What is your take on Colorado Avalanche GM Joe Sakic and what do you expect to play out in the coming months in Denver?
Sakic’s looking very much like he’s in over his head as a general manager. He was a great player, but he’s made moves that did lilttle to help the Avs. I believe this season is crucial for his ongoing employment. If the Avs flounder again, he’ll be fired.
Do you, as a fan, take issue with the NHL not allowing player participation in the 2018 Winter Olympics?
As a fan, I’d like to see the world’s best players there. I could respect the league’s decision not to attend if it weren’t for their hypocritical assertion that they still want to go to the Beijing Games in four years time. All the reasons they give for not going to the Pyeongchang Games (the midseason schedule break, lack of revenue, the risk of injury to star players) rings hollow.
The NHL will expand once again by a single team to even the franchise total to 32. Name a market where the league should take interest with expansion BESIDES Quebec City, Quebec or Seattle, Washington.
Kansas City. There were recent reports indicating interest from Lamar Hunt Jr, owner of the ECHL Kansas City Mavericks, in bringing an NHL franchise there one day.

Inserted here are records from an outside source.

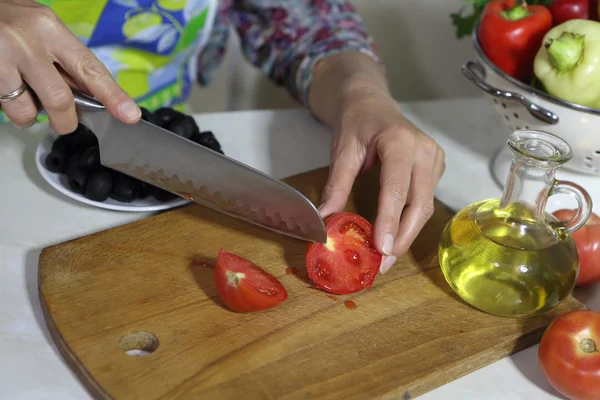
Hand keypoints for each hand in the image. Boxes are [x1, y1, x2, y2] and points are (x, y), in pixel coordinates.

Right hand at [0, 0, 139, 132]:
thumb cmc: (5, 21)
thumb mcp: (39, 29)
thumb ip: (63, 60)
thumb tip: (92, 96)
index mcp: (50, 28)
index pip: (90, 67)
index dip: (113, 95)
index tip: (130, 114)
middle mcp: (27, 40)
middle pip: (61, 99)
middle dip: (66, 120)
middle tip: (64, 121)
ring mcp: (1, 57)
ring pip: (28, 110)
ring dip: (30, 115)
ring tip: (24, 95)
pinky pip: (5, 108)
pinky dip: (10, 108)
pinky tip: (6, 89)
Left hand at [317, 87, 444, 273]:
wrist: (371, 102)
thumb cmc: (357, 122)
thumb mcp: (342, 151)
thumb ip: (336, 185)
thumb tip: (325, 219)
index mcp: (400, 142)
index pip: (397, 189)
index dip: (390, 221)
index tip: (381, 249)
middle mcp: (424, 150)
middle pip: (419, 204)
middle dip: (402, 237)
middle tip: (384, 263)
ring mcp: (434, 158)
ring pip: (425, 206)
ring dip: (407, 234)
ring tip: (387, 256)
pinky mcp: (436, 167)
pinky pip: (425, 200)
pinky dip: (411, 221)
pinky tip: (395, 235)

They have a suitable arena. If Hunt can find some partners willing to split the $500 million expansion fee, I think he’d make a serious pitch.

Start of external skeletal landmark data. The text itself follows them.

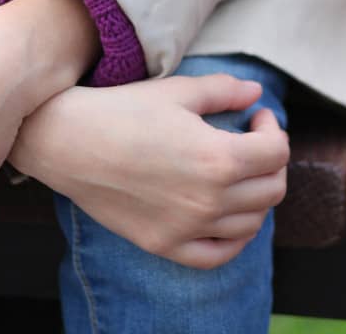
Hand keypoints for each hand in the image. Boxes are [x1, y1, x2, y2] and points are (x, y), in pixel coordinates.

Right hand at [11, 72, 289, 269]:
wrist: (69, 141)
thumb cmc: (123, 109)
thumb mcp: (176, 91)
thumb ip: (223, 91)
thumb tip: (256, 93)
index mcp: (217, 157)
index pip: (275, 152)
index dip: (273, 128)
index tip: (256, 116)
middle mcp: (210, 200)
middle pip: (271, 189)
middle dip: (271, 161)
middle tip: (253, 141)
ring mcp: (189, 228)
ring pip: (252, 222)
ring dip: (256, 195)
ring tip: (238, 171)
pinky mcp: (166, 244)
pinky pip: (220, 253)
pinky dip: (235, 237)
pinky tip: (228, 215)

Also, if the city of Hartford ever builds a new and bigger arena, I think the league should seriously consider returning to that market.
Jaromir Jagr remains an unrestricted free agent right now, you’re on record already talking about the situation [John note — I’ll edit I.n a link in this question] If he is unsigned by an NHL club for this season, do you think he’ll still be marked as an availability to clubs for 2018-19 at 46 years old?
No. If he isn’t signed this season, that’s the last we’ll see of Jagr in the NHL.
At the before-it-begins point where we stand now, who do you believe will be a top contender in the season ahead?
I think we’ll see the Edmonton Oilers surge as a powerhouse this season. McDavid and Draisaitl give them a lethal offensive punch, Oscar Klefbom is an underrated top-pairing d-man and Cam Talbot impressed me in goal last season. I also think Ryan Strome will regain his scoring touch in Edmonton. If Jesse Puljujaarvi cracks the roster full time this season, the Oilers could be a significant scoring machine.